In most metropolitan areas, you can’t play music louder than a certain number of decibels after a given time at night. There are certain areas (e.g., hospitals, schools) where they put up signs declaring them to be ‘silent zones’, meaning that the sound levels in and around those areas cannot exceed a certain decibel limit. There are many other places where decibels are used to express the loudness of sound, as they are primarily a unit of volume.
However, it’s quite different from regular units, e.g., meter, kg, Hertz, because the decibel is actually a ratio between two values.
The decibel is used to measure sound levels. It is represented by dB and is widely used in signals, communication, and electronics. The term decibel can be used to express an absolute value or a change in value (+1 dB or -1 dB). If it’s used in the former case, it signifies the ratio of a value to a reference value.
The decibel is a fairly misunderstood unit of measurement. The thing that makes it so interesting is that the decibel is not a unit in the sense that a kg or meter is. Those two are defined quantities of mass and distance; they never change, regardless of how they are expressed. This is not so in the case of decibels, as a decibel is a relationship between two values of power.
Decibels are designed so that we can conveniently talk about numbers of hugely different magnitude, e.g., 63 and 712,000,000,000,000. Getting the number of zeros right, when you are dealing with such large numbers is quite a nuisance, especially when you need to use such numbers very frequently. Sure, you could scientific notation, but there is still some awkwardness in that approach.
For the sake of convenience and ease, we determine the ratio between the two numbers and convert that into a logarithm. That’s why a decibel expresses the ratio of one value of a physical property to another on a logarithmic scale. When dealing with power quantities, the number of decibels is ten times the logarithm to base 10 of the ratio of two power quantities.

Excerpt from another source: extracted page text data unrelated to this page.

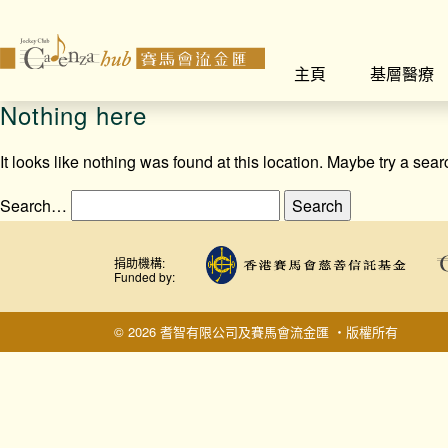
主頁
基層醫療
Nothing here
It looks like nothing was found at this location. Maybe try a sea
Search…
捐助機構:
Funded by:
© 2026 耆智有限公司及賽馬會流金匯 ‧版權所有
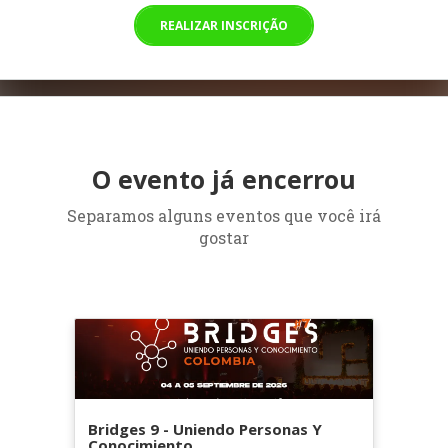
REALIZAR INSCRIÇÃO
O evento já encerrou
Separamos alguns eventos que você irá
gostar
Bridges 9 - Uniendo Personas Y
Conocimiento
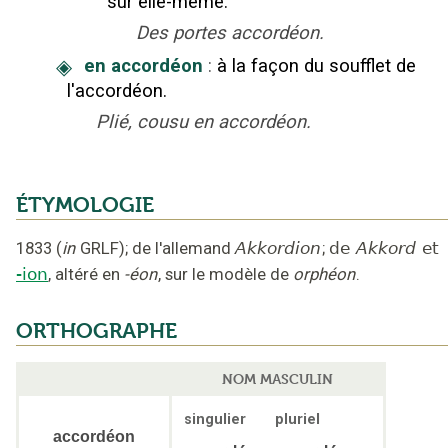
sur elle-même.
Des portes accordéon.
◈
en accordéon
:
à la façon du soufflet de
l'accordéon.
Plié, cousu en accordéon.
ÉTYMOLOGIE
1833
(
in
GRLF
);
de l'allemand
Akkordion
;
de
Akkord
et
-ion
,
altéré en
-éon
, sur le modèle de
orphéon
.
ORTHOGRAPHE
NOM MASCULIN
singulier
pluriel
accordéon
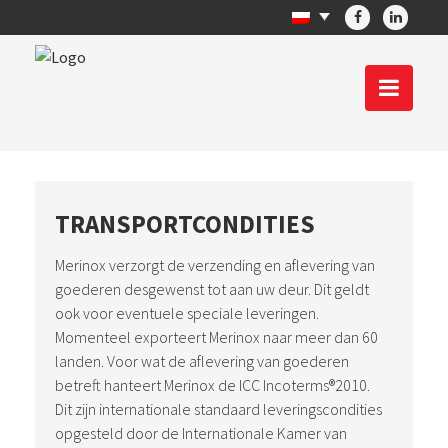
TRANSPORTCONDITIES
Merinox verzorgt de verzending en aflevering van
goederen desgewenst tot aan uw deur. Dit geldt
ook voor eventuele speciale leveringen.
Momenteel exporteert Merinox naar meer dan 60
landen. Voor wat de aflevering van goederen
betreft hanteert Merinox de ICC Incoterms®2010.
Dit zijn internationale standaard leveringscondities
opgesteld door de Internationale Kamer van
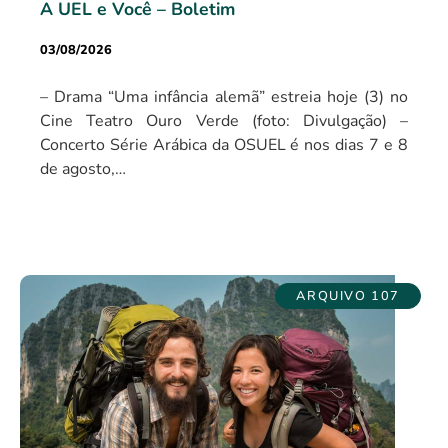
A UEL e Você – Boletim
03/08/2026
– Drama “Uma infância alemã” estreia hoje (3) no
Cine Teatro Ouro Verde (foto: Divulgação) –
Concerto Série Arábica da OSUEL é nos dias 7 e 8
de agosto,…
ARQUIVO 107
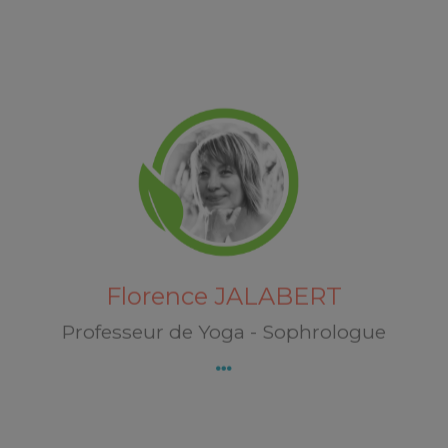
Florence JALABERT
27 avenue de la Vaux Mourot
55000 FAINS-VéEL
Découvrez Florence JALABERT
Florence JALABERT
Professeur de Yoga - Sophrologue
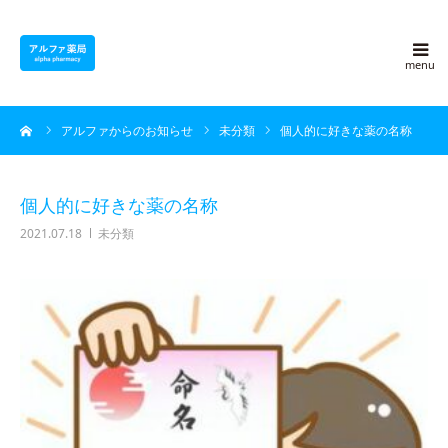
アルファ薬局について
ーム
アルファからのお知らせ
未分類
個人的に好きな薬の名称
採用情報
よくある質問
個人的に好きな薬の名称
2021.07.18
未分類
アルファ豆知識
ブログ
会社概要
お問い合わせ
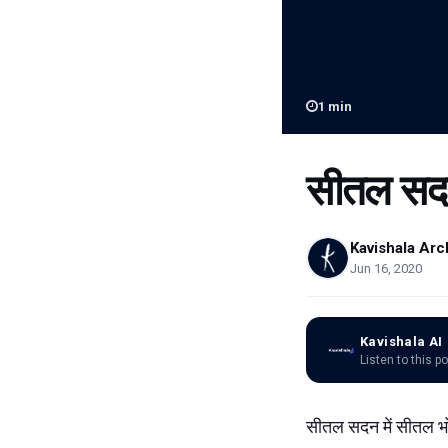
1
min
सीतल सदन
Kavishala Arc
Jun 16, 2020
Kavishala AI
Listen to this p
सीतल सदन में सीतल भो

In simple words, decibels tell you that “10 to the power of this number gives you the ratio of these two quantities.” For instance, something that is 10 times as powerful as a reference value is 102 times powerful, so that becomes 20 decibels.
Why do decibels follow a logarithmic scale?
As mentioned earlier, a logarithm makes it infinitely more convenient to deal with numbers when discussing values with great differences. This is the primary reason why decibels are logarithmic.
You see, the human ear is capable of hearing a wide range of sounds. In fact, the ratio of the sound pressure that causes permanent damage to the ear to the limit that (undamaged) ears can hear is more than a million! Due to the sheer size of the range, logarithmic units come in very handy in some situations.
How can the value of decibels be negative?
Decibels are not an absolute measure of sound energy; they are actually a comparison with a reference level.
Decibels are similar to the Celsius scale, in the sense that the latter sets 0 as the freezing point of water. What this means is that this scale measures the temperature of things in reference to the freezing point of water. In the same manner, 0 dB is the threshold of human hearing, i.e., the softest sound the human ear can hear (without any artificial help).
In the case of expressing sound levels in the context of human hearing, 0 dB means that you are right at the threshold of human hearing ability. A positive dB value means that the sound is a few times louder than the threshold, while a negative dB value means that you are a few times softer than that threshold.
Additionally, 0 dB also depends on the setting/context of the situation. For instance, when dealing with professional sound equipment, 0 dB usually refers to the loudest level before distortion begins.
All in all, decibels have no objective connection to acoustics, yet we use them because it’s a convenient way to express sound levels in discussions pertaining to human hearing.